ACTION ITEM ▸
Return the lines from the line with "Правительство Великобритании собрало" up to and including the line with "Если будет базовый сценарий — дефици", repeating them exactly.

GIVEN RECORDS ▸
Segment Open
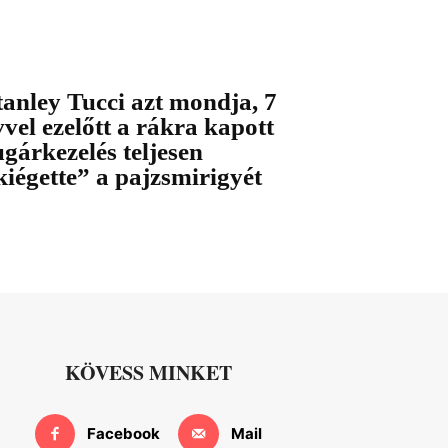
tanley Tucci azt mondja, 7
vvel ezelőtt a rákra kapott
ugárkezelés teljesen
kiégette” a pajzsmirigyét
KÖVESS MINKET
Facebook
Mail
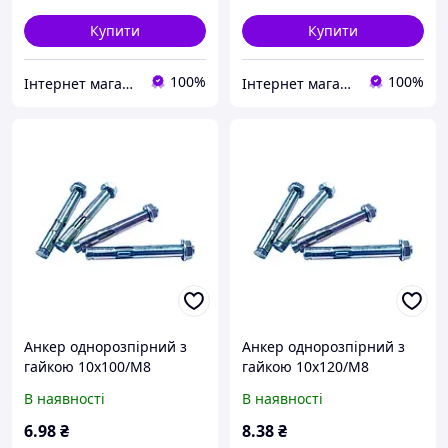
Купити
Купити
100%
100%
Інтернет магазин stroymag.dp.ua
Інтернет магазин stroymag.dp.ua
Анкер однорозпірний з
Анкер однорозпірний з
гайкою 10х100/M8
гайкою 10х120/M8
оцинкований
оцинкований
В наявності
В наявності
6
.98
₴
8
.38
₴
Segment Closed
Segment Open
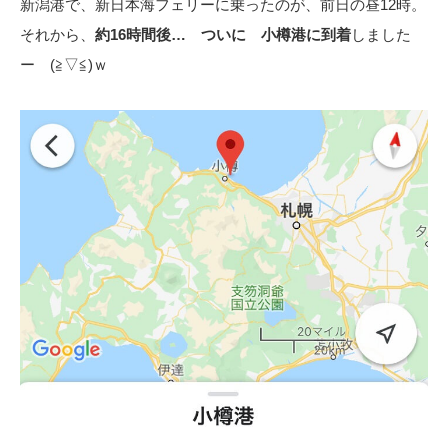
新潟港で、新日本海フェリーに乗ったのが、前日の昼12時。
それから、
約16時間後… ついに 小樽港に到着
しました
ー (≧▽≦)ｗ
Segment Closed
Segment Open
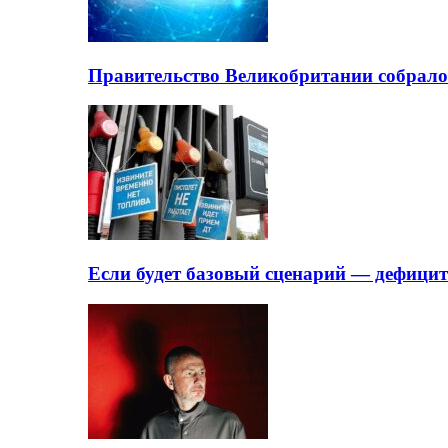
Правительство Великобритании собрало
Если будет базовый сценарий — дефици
Segment Closed
ANSWER AREA ▸
Правительство Великобритании собрало
Если будет базовый сценарий — дефици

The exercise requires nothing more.